> [Task] From the rental affordability text below, copy out word for word the passage between "The affordability of" and "education and retirement.", inclusive.

> [Selected text]
Start of Block
While rents have been rising moderately faster than inflation, they do not necessarily indicate declining affordability. Rather, rental housing becomes less affordable when rent increases relative to income. By this measure, rental housing has indeed become less affordable at the national level. National personal income declined at an inflation-adjusted annual rate of 0.4 percent from 2010 to 2015. Thus, rent growth outpaced income growth by 1 percentage point (0.6-[-0.4]) annually.

National data on rent affordability are useful for understanding macroeconomic conditions and policies, but they mask important details about local markets. Specifically, affordability--and changes in affordability--vary widely across metropolitan statistical areas (MSAs). Properly addressing concerns around housing affordability requires identifying not only the areas with troubling affordability trends but also what makes these areas different from others.

The affordability of rental housing is an especially important concern for low- and moderate-income (LMI) households, which have incomes 80 percent or below MSA median income. LMI households have fewer resources to dedicate to housing and often find their housing circumstances to be tenuous. While middle-income households usually have more stable housing, they too are increasingly facing budget constraints: in higher-cost areas in particular, middle-income households are devoting more of their resources to housing, leaving less for other essential expenditures and important long-term financial goals such as higher education and retirement.
End of Block
> [Data supplied]
Start of Block
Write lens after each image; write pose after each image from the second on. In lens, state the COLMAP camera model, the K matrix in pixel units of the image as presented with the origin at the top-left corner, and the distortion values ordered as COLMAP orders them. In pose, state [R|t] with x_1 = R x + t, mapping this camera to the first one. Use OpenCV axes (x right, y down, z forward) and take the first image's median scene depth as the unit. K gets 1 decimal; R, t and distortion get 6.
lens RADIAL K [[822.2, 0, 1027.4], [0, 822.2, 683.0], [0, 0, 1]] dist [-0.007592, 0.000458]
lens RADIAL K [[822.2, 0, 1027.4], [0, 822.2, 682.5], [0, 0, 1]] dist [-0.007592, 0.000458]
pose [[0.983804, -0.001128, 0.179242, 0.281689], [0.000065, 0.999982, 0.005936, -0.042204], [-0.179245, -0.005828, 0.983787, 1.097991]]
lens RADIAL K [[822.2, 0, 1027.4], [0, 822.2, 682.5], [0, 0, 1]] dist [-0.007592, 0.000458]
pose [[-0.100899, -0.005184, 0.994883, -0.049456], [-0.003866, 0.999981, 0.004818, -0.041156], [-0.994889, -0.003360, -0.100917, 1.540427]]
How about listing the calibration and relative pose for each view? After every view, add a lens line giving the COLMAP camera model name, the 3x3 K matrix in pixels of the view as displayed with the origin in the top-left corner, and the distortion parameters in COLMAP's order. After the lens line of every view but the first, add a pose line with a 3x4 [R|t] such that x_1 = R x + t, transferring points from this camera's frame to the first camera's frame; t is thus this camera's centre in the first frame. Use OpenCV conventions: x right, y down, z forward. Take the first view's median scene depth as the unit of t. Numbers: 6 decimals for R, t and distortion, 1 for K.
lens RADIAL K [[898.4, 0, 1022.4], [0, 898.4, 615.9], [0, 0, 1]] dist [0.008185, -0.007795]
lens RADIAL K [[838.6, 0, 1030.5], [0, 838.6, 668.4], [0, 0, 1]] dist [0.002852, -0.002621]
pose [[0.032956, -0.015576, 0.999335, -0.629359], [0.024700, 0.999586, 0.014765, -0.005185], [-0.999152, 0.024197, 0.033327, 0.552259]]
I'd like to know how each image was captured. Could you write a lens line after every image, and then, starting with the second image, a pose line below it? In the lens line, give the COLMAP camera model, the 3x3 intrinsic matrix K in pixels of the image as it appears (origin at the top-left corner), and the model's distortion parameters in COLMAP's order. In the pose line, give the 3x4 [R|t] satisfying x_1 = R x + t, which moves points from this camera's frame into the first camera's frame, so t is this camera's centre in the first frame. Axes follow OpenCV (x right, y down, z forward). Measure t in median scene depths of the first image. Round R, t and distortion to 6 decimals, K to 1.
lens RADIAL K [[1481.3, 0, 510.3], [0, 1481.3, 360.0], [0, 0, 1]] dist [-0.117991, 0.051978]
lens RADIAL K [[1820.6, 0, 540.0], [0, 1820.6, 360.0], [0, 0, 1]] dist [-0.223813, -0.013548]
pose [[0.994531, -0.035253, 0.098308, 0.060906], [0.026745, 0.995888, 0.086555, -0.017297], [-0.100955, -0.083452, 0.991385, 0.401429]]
End of Block
> [Response for this exercise]
The affordability of rental housing is an especially important concern for low- and moderate-income (LMI) households, which have incomes 80 percent or below MSA median income. LMI households have fewer resources to dedicate to housing and often find their housing circumstances to be tenuous. While middle-income households usually have more stable housing, they too are increasingly facing budget constraints: in higher-cost areas in particular, middle-income households are devoting more of their resources to housing, leaving less for other essential expenditures and important long-term financial goals such as higher education and retirement.